Fire fight
Provincial rules could help protect unincorporated communities, former mayor says
Provincial rules could help provide fire protection for residents of unincorporated communities, a former mayor says.
Following last Saturday’s fire that demolished a cabin on the Witless Bay Line because the fire department in Witless Bay was unable to service the unincorporated area, it appears more legislation is needed to give municipalities the necessary guidance and/or decisionmaking power to deal with such situations.
“Legislation in Newfoundland and Labrador, like legislation in many parts of Canada, grants powers to council, but only very specific and limited powers,” says recently resigned Witless Bay former mayor Sébastien Després, who was reached by phone in New Brunswick, where he now resides.
Després had been mayor for just months shy of a full term when he resigned to operate a newly purchased business in New Brunswick. Després said he feels strongly about the need for better provincial legislation to support municipalities that are restricted from making this legislation themselves.
“The main issue is that municipal councils don’t have the permission to act,” says Després, who also notes that these same councils are often held to blame when things go wrong despite their reliance on the province to execute many of the decisions they would like to make.
For Després, it is not so much a question of giving municipal councils more power, but of addressing provincial inaction and creating legislation which empowers someone either on the provincial or municipal level to make the necessary decisions about complex legal and ethical issues such as the most recent fire.
The fire on the Witless Bay Line is not the first to take place in an unincorporated area. Two years ago the same thing occurred in an unincorporated area outside of Corner Brook where neither town nor province took action.
Després notes how situations like a fire can promote discussion around these issues, especially when there is the possibility that a repeat could result in the loss of life.
These tense situations also bring up legal and ethical issues regarding the responsibilities of municipalities to nearby unincorporated areas. Outside of insurance restrictions, it is unlikely — from a purely legal stance — municipalities would be liable for firefighters who are injured while fighting fires in unincorporated areas short of cases of gross negligence, giving them little reason to not send brigades, unless they lack the legislated power to make that choice.
The current lack of provincial legislation about how municipalities should deal with providing emergency services to unincorporated areas leaves residents of those communities often lacking the necessary information about the dangers of where they are living, and places towns in a problematic position.
“People making the decisions are making them in the dark,” Després says about the lack of information that municipal councillors, many of whom are volunteers, are operating under.

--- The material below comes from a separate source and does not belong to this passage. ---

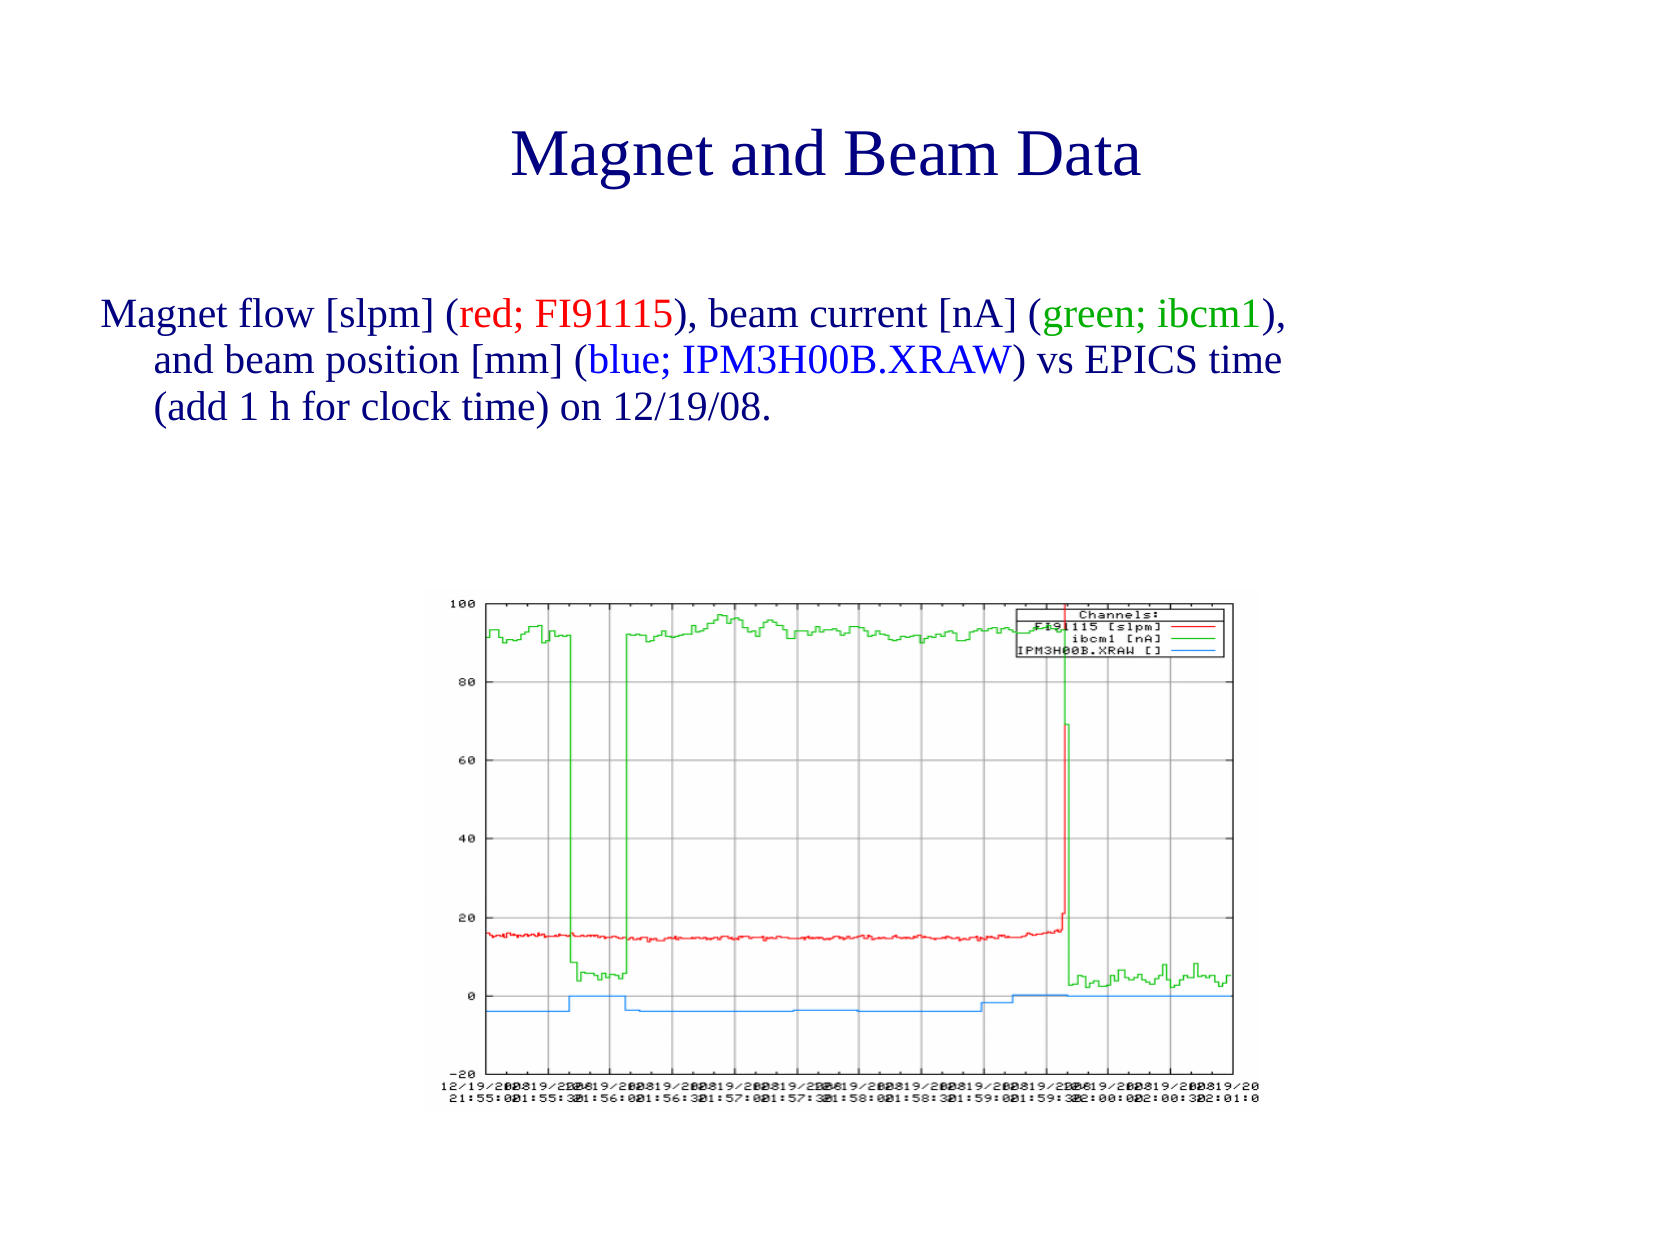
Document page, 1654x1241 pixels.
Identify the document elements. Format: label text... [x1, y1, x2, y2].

picture [376, 487, 1277, 1214]
title Magnet and Beam Data [82, 49, 1571, 257]
list Magnet flow [slpm] (red; FI91115), beam current [nA] (green; ibcm1), and beam position [mm] (blue; IPM3H00B.XRAW) vs EPICS time (add 1 h for clock time) on 12/19/08. [82, 290, 1351, 451]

During his term as mayor, Després often saw that municipal councils were put in positions where it was out of their hands to act on an issue, but the province would provide no action or legislation and the issue would fall back on the council, which was incapable of taking action.
“The answer is simple,” says Després. “It’s to create legislation.”
But it must be good legislation that empowers the necessary individuals and councils to make decisions while avoiding significant loopholes, Després says, and foreseeing larger problems that could arise need to be addressed with urgency.
I write regarding your story “Cabin burns, fire department stays put,” Aug. 8 (http://bit.ly/2vf8dxq).
Does someone have to die for the province to act?
For years, towns across Newfoundland and Labrador have been asking the province to deal with the issue of fire protection for unincorporated areas. Instead, the province continues to do nothing, placing the onus squarely on municipalities, local fire departments and municipal councils.
Because of the province’s failure to create appropriate legislation relating to unincorporated areas, town councils across the province (including Witless Bay and Bay Bulls) are being made responsible for the awful decision of whether or not to send out their fire departments outside their limits of service when a fire breaks out.
This isn’t a trivial decision, since the lack of a legislative framework invites a series of questions without any answers:
• If a fireman/firewoman gets hurt while out on a call outside the limits of service, is the municipality who sent out its fire department legally at fault?
• If someone is injured in a cabin fire in an unincorporated area and a nearby municipality does not send out its fire department, is the town in question legally responsible? Is the town ethically responsible?
• If a fire breaks out inside a municipality while its fire department is out fighting a fire outside its limits of service, could the municipality be sued by its taxpayers, whose life and property are put at risk? Would its fire department be legally liable?
There are currently no answers to these questions, since there is no legislation in place protecting the municipalities in question or the people living outside their limits of service. The fix is an easy one: the province needs to stop sitting on its hands and make a decision. The options are quite clear:
Option 1: Everyone who owns a structure in an unincorporated area must pay for fire protection.
Option 2: No one owning a structure in an unincorporated area is eligible for fire protection.
Option 3: Individuals who own a structure in an unincorporated area must be allowed to opt into the nearest municipality’s fire protection program, at a rate established by the authority in question.
The province’s continued failure to create legislation to solve such problems continues to place municipalities and their councils at risk. When it comes to something as basic as fire protection, the risk is simply too great to keep ignoring.
Sébastien Després, former mayor of the Town of Witless Bay Shédiac, N.B.